#### Problem to solve
From the listing below, retype exactly the line holding "left eye: (807, 366)", the line holding "left front paw: (1002, 502)", and the lines between them; skip everything else.
Start of Block
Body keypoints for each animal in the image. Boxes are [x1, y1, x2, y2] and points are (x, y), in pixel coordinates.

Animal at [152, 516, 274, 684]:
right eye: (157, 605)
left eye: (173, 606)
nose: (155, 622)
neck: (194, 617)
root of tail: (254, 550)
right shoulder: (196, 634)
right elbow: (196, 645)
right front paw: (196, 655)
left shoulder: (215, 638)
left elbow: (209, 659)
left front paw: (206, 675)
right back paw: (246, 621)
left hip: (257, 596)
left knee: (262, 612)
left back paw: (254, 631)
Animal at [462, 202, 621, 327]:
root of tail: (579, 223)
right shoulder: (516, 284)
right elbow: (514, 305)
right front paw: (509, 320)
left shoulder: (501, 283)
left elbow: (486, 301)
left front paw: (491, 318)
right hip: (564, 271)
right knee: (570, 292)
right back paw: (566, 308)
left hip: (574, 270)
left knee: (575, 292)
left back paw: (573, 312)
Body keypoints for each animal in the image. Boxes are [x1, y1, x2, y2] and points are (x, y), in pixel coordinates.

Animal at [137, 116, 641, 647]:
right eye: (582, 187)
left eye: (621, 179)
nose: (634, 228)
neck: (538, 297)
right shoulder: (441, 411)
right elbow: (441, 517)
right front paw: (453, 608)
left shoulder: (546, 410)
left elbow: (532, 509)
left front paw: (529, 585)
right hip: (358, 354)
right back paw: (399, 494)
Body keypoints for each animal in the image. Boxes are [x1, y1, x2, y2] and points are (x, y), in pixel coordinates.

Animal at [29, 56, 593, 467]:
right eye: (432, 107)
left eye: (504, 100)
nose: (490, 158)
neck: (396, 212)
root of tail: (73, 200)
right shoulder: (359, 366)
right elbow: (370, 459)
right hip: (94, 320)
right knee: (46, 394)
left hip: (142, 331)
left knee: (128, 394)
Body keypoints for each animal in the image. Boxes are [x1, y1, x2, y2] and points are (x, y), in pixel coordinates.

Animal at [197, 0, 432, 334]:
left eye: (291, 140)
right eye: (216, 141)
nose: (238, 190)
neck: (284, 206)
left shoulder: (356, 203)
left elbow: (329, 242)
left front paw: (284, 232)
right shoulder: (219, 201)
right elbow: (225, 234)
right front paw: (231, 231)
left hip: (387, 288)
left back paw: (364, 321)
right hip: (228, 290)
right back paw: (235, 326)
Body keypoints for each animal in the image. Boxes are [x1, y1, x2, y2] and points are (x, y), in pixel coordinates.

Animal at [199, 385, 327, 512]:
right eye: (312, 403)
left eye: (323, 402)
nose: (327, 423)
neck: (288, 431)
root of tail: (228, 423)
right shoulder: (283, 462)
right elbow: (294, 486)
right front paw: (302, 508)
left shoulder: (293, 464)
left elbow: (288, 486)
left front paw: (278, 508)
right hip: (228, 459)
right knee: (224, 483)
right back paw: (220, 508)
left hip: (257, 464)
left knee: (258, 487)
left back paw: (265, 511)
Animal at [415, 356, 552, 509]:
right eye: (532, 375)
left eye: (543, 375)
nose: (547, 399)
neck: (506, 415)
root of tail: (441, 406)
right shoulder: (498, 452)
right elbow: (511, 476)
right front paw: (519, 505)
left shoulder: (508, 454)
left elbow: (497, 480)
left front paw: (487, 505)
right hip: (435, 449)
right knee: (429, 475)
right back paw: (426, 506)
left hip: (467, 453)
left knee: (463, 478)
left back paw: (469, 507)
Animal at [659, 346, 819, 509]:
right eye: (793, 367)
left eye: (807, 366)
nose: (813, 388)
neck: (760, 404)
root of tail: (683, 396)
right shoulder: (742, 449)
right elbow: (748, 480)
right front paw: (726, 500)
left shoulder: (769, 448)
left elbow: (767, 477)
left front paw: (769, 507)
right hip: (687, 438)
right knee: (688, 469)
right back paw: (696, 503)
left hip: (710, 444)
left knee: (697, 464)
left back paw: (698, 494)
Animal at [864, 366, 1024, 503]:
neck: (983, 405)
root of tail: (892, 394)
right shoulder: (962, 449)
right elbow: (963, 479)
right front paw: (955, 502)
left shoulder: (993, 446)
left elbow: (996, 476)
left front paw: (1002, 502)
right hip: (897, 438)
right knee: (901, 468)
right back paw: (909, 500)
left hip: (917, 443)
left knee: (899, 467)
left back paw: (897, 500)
End of Block
#### Result
left eye: (807, 366)
nose: (813, 388)
neck: (760, 404)
root of tail: (683, 396)
right shoulder: (742, 449)
right elbow: (748, 480)
right front paw: (726, 500)
left shoulder: (769, 448)
left elbow: (767, 477)
left front paw: (769, 507)
right hip: (687, 438)
right knee: (688, 469)
right back paw: (696, 503)
left hip: (710, 444)
left knee: (697, 464)
left back paw: (698, 494)
Animal at [864, 366, 1024, 503]:
neck: (983, 405)
root of tail: (892, 394)
right shoulder: (962, 449)
right elbow: (963, 479)
right front paw: (955, 502)
left shoulder: (993, 446)
left elbow: (996, 476)
left front paw: (1002, 502)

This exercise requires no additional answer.